Smart collections
Build dynamic listings of events, posts, people, and other content using rules, with their own pages on your site
A smart collection is a dynamic listing of records that match a rule, with its own page on your site. "Upcoming events", "Reviews from this season", "All work by a particular composer", "Sponsors at the platinum tier" — each is a smart collection.
Open Smart Collections under Website in Basker. The editor is subtitled Create dynamic lists of content using filters. The editor has two tabs — Collection for the rules and metadata, and Content for any extra body content the listing page renders.
Smart collections combine three things:
- A target content type — the kind of records the collection lists (events, posts, people, and so on).
- A set of conditions — the rules that decide which records belong.
- A public page on your site that renders the matching records using your theme.
Once you set the rules, the collection updates itself automatically. New records that match the conditions appear; records that no longer match drop out. There's no need to maintain the list by hand.
When to use a smart collection
Good candidates:
- Listings that always need to be current — upcoming events, recent posts, people active this season.
- Curated programmes that follow a clear rule — "all events tagged with our outreach series".
- Cross-content groupings — a "World Premiere" collection that includes events, posts, and works.
- Theme blocks that need a feed — a smart collection can power a "What's on" block on your homepage.
Less good candidates:
- A short, fixed list of records that won't change — a manual selection (see below) is simpler.
- A grouping that's already covered by an existing concept — events in a season already have a season page; you don't need a smart collection for that.
Automated and manual collections
A smart collection can be either:
- Automated (query-based) — Basker matches records against your conditions and updates the listing as content changes. This is the default and the most common case.
- Manual selection — you pick the records by hand. Useful for one-off curated lists where the rule is "these specific things, in this specific order".

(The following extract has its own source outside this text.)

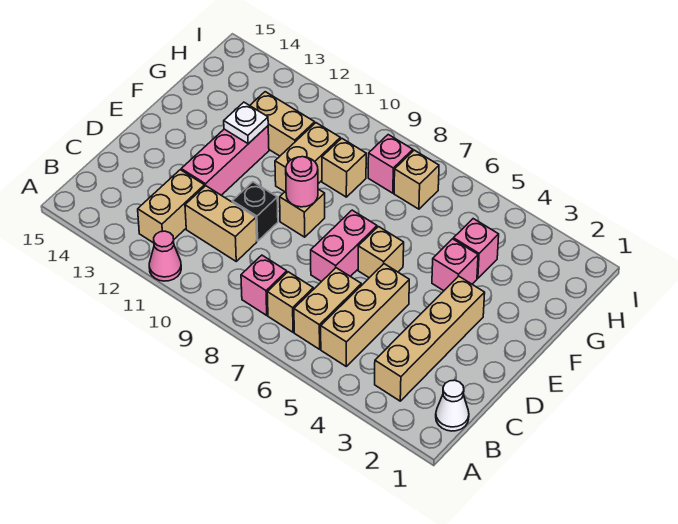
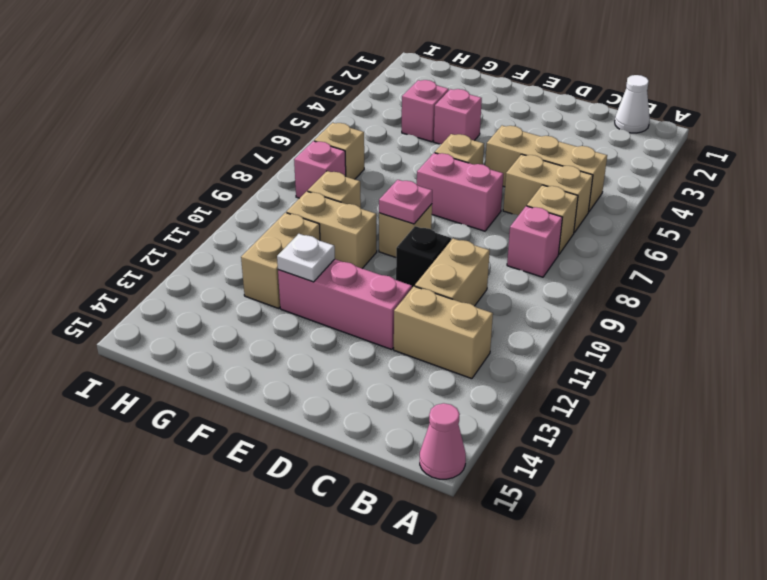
pink cone A11 level 1 -> pink cone A15 level 1
tan brick B3:E3 level 1 -> none
pink round brick E9 level 2 -> pink plate E9 level 2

Both types render the same way on the live site. The difference is whether you maintain the list by rule or by selection.
Build a smart collection
Set the title and description
The title becomes the heading of the collection's public page and its label in any internal listings. The description is shown below the title and used for SEO and social previews.
Choose the target content type
Pick which kind of records the collection lists — events, posts, people, venues, and so on. A smart collection lists one type of record at a time.
Pick the collection type
Choose between Automated (records are picked by rules) and Manual selection (records are picked by hand). Automated is the default and works well for anything that needs to stay current.
Add conditions (automated collections)
For an automated collection, add the conditions that records must meet to be included. Each condition specifies a field (what to look at), an operator (how to compare), and a value (what to compare to).
Choose Match all conditions if every condition must be true, or Match any condition if at least one must be true.
See Conditions and rules for the full list of available fields and operators, including date-based rules like "starting in the next 7 days".
Pick records (manual collections)
For a manual collection, pick the records yourself and order them as you want them to appear. You can re-order, add, or remove records at any time.
Set up SEO and visibility
Smart collections support the same SEO and visibility controls as other content. See SEO and Visibility.
Save as a draft
Save the smart collection as a draft to preview the listing before it goes live. The preview shows the records that match your current conditions.
When you're happy, publish the collection. Its public page goes live at the URL formed from the collection's slug.
Where smart collections appear
A smart collection has its own URL on the live site. Your theme decides how the listing renders — most themes show the matching records in a grid or list, often with the collection's title and description at the top.
Smart collections are also reusable inside content. A theme that exposes a "Featured listing" block can be configured to pull from a smart collection, so the same listing rule powers both a standalone page and an embedded block elsewhere on your site.